Wairarapa forest owners hit by plummeting carbon credit prices should only be worried if they never saw the wood for the carbon, according to a Wairarapa consultant.
Steve Wilton of Forest Enterprises said he was unaware of Wairarapa forest owners selling up as the value of carbon credits diminishes, as have some elsewhere in New Zealand.
Once pegged at around $25, the importation of overseas carbon credits has reduced the value in New Zealand to less than $3 a tonne of carbon "sequestered" in the ground as wood.
However, Mr Wilton says the price of carbon should always have been only one consideration for forest owners.
"If [people] are entertaining carbon forestry, they should have made sure that their fallback position was a commercial forest," Mr Wilton said.
"The peril of not taking that into consideration is now obvious, if it wasn't before."

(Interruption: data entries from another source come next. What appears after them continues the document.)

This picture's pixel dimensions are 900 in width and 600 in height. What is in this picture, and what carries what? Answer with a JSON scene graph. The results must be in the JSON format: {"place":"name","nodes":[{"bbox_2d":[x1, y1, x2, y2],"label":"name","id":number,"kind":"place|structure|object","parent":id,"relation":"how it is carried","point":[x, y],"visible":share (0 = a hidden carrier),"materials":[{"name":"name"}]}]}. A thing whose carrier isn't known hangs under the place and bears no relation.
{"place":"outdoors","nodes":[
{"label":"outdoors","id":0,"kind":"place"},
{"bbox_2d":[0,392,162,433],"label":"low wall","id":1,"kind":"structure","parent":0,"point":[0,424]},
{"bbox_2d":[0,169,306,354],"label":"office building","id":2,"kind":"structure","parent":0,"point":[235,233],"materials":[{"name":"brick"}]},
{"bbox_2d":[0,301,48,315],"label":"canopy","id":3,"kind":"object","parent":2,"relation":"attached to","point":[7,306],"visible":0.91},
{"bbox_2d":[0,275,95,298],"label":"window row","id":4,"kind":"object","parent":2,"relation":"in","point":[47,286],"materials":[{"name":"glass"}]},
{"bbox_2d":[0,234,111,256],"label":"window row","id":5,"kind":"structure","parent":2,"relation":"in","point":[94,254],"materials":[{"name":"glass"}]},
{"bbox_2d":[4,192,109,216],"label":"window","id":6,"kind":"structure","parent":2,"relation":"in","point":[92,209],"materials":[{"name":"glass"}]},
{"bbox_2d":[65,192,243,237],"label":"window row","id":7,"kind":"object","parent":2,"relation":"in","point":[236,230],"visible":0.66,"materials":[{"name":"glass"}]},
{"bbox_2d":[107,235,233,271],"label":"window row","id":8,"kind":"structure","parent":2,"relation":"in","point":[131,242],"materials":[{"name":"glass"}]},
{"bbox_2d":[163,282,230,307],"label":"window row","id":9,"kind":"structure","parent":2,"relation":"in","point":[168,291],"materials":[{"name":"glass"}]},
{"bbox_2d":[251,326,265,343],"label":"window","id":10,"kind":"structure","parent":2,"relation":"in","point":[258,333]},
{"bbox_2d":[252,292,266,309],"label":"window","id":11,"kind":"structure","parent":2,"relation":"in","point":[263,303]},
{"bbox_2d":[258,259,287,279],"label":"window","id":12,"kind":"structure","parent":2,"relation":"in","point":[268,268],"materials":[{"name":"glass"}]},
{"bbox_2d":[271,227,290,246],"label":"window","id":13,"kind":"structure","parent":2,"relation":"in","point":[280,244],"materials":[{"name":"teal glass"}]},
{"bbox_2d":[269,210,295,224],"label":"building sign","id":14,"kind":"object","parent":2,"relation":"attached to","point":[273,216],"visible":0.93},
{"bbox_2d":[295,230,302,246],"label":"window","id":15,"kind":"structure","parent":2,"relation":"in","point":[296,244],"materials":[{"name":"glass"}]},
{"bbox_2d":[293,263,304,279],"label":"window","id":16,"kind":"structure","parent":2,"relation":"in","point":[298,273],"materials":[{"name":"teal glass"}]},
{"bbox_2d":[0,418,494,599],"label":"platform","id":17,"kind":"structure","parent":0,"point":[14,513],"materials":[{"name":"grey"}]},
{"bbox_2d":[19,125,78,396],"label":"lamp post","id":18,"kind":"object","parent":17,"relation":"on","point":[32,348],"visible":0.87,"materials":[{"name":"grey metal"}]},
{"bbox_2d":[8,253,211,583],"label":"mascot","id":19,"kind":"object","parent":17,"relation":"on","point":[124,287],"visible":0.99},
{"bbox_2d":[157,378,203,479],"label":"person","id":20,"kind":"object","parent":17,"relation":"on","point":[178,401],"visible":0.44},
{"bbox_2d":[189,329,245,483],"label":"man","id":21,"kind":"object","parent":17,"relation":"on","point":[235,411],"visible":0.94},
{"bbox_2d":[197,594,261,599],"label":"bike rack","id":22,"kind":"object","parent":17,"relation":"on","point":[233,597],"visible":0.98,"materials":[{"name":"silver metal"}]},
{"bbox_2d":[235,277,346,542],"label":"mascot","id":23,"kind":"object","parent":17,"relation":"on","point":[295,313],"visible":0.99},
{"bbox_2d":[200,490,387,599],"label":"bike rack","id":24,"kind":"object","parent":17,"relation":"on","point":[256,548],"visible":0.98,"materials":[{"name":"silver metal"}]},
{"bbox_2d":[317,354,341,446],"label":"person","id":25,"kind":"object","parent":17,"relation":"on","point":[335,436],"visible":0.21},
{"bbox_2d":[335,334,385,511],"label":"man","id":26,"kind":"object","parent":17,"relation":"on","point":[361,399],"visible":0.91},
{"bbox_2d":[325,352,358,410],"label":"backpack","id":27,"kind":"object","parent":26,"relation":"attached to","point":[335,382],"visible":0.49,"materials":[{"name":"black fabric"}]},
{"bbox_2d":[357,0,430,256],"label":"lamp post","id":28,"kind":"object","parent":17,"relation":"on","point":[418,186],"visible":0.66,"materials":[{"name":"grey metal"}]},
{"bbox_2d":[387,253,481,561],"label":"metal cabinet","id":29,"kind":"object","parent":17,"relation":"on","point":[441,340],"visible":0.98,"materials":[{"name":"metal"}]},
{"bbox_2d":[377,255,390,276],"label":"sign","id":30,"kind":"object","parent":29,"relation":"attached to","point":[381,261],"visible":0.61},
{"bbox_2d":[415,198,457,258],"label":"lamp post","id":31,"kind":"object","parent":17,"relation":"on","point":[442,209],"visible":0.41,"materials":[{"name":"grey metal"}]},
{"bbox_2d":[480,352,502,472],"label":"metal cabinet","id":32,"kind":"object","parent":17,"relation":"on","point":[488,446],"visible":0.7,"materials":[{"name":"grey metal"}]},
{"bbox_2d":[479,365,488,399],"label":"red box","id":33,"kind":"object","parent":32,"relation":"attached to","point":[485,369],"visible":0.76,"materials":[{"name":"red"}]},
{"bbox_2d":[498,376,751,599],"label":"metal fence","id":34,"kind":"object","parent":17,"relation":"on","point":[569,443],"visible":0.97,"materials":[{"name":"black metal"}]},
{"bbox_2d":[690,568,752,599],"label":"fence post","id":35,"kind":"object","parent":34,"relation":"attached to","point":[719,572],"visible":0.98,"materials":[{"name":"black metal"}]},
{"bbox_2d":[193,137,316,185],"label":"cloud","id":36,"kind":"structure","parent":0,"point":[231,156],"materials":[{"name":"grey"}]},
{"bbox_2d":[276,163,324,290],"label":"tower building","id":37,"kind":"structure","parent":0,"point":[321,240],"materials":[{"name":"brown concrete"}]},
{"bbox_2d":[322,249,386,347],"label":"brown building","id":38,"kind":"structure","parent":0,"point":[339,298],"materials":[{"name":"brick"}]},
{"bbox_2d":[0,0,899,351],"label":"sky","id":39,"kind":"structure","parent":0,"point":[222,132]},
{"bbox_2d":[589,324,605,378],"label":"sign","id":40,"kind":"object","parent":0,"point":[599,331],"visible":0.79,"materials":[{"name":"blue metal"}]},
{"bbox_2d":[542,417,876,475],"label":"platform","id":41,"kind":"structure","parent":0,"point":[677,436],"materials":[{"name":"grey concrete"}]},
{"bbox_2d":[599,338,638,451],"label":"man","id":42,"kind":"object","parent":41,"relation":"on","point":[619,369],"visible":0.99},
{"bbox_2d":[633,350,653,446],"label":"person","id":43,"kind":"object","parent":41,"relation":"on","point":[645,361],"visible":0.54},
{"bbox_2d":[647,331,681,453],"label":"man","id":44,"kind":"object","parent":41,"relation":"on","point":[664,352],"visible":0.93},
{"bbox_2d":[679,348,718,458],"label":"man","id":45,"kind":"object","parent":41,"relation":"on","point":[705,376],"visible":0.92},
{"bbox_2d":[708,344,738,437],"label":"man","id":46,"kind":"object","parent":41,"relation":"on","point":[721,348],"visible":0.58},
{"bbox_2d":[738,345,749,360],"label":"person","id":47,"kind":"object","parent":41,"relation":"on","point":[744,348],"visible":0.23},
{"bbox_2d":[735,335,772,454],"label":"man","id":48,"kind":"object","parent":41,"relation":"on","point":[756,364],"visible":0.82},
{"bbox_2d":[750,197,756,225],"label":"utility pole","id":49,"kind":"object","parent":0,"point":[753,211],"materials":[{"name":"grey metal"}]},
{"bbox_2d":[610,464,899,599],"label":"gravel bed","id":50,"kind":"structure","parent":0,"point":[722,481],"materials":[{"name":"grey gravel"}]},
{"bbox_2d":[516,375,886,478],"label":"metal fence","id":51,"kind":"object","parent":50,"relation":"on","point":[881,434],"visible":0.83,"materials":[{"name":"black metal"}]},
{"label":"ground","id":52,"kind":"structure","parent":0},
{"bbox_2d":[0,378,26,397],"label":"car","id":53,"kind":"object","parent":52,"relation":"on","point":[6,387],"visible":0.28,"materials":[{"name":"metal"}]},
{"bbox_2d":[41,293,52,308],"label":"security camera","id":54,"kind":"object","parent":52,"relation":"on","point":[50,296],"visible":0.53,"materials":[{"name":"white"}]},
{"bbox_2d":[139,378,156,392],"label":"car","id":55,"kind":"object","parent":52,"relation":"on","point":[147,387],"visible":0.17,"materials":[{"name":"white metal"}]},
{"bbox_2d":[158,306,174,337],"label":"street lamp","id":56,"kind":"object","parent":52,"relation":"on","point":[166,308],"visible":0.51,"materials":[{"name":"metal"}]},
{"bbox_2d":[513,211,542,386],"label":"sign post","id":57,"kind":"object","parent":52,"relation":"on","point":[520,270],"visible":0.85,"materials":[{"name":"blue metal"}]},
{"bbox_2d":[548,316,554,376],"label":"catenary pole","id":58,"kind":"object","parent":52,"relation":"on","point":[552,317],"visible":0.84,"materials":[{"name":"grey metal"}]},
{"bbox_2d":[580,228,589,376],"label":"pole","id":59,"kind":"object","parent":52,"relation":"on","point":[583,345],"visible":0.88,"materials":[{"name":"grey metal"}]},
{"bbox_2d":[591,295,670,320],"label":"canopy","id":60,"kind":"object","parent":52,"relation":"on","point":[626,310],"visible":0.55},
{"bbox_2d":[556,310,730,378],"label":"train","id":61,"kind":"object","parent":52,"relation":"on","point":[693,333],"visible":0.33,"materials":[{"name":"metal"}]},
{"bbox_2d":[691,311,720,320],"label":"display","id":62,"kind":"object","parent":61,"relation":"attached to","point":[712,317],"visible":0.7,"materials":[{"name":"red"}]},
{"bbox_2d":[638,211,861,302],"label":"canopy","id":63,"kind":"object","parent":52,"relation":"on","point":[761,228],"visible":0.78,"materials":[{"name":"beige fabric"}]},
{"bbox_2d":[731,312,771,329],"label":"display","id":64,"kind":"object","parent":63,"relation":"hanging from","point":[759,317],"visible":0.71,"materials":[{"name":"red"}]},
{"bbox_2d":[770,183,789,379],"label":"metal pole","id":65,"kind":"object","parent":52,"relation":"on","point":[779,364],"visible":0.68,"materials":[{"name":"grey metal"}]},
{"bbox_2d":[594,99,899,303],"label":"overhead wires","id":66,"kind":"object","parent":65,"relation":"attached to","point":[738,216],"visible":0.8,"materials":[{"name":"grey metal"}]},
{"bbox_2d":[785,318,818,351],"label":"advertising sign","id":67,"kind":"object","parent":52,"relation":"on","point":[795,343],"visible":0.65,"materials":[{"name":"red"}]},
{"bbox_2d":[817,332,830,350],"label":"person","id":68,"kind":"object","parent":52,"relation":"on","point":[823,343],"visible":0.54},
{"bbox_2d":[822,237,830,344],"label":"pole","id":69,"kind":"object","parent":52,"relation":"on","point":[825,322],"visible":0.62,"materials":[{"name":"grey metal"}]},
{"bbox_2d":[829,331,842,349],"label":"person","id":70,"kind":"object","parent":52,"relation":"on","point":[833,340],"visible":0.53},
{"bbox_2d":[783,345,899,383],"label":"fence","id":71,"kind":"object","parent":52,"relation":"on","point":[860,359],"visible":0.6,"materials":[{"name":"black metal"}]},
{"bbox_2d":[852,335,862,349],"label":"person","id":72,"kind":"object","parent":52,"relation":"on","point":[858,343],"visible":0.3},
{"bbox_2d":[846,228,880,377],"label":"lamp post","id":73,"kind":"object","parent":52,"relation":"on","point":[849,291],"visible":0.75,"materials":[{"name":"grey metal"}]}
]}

Describing a carbon credit as a "construct of international agreements and New Zealand's Emissions Trading Scheme", Mr Wilton contends the credits alone have "no intrinsic value".
Mr Wilton said his company had the "clear view from the time the ETS first included post 1990 forests, that extraordinary caution should be urged".
"We have held from the outset that if somebody wants to engage in carbon forestry, that somebody does so at considerable peril."
Mr Wilton describes the plummeting prices as "a precursor to what was going to happen anyway".
"Kyoto was meant to solve the world's carbon problem, and then carbon has no value, and all you have got is the trees in the ground. It [carbon alone] is a short-sighted investment."
With carbon credit prices falling, there is also a decreasing penalty for forest owners who might choose to harvest and not replant.
Under legislation, these owners are deemed to have lost the carbon credits and must purchase them from somewhere else.
This is now a cheaper option than it was, and commentators have noted that works against the Government's aims of encouraging forest planting and discouraging deforestation.